[Excerpted data Boundary: Start]
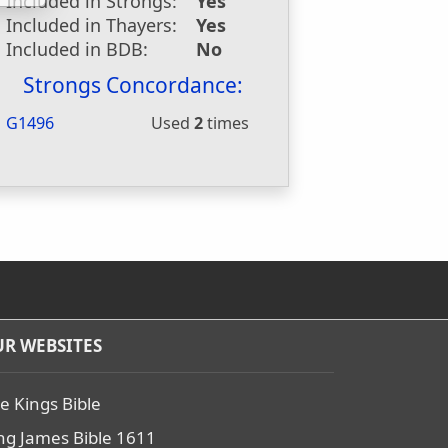
Included in Strongs:
Yes
Included in Thayers:
Yes
Included in BDB:
No
Strongs Concordance:
G1496
Used
2
times
R WEBSITES
e Kings Bible
ng James Bible 1611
[Excerpted data Boundary: End]
— Task statement —
Copy each line above exactly. Images do not belong in the copy.

— Reply to the task —
Included in Strongs:
Yes
Included in Thayers:
Yes
Included in BDB:
No
Strongs Concordance:
G1496
Used
2
times
R WEBSITES
e Kings Bible
ng James Bible 1611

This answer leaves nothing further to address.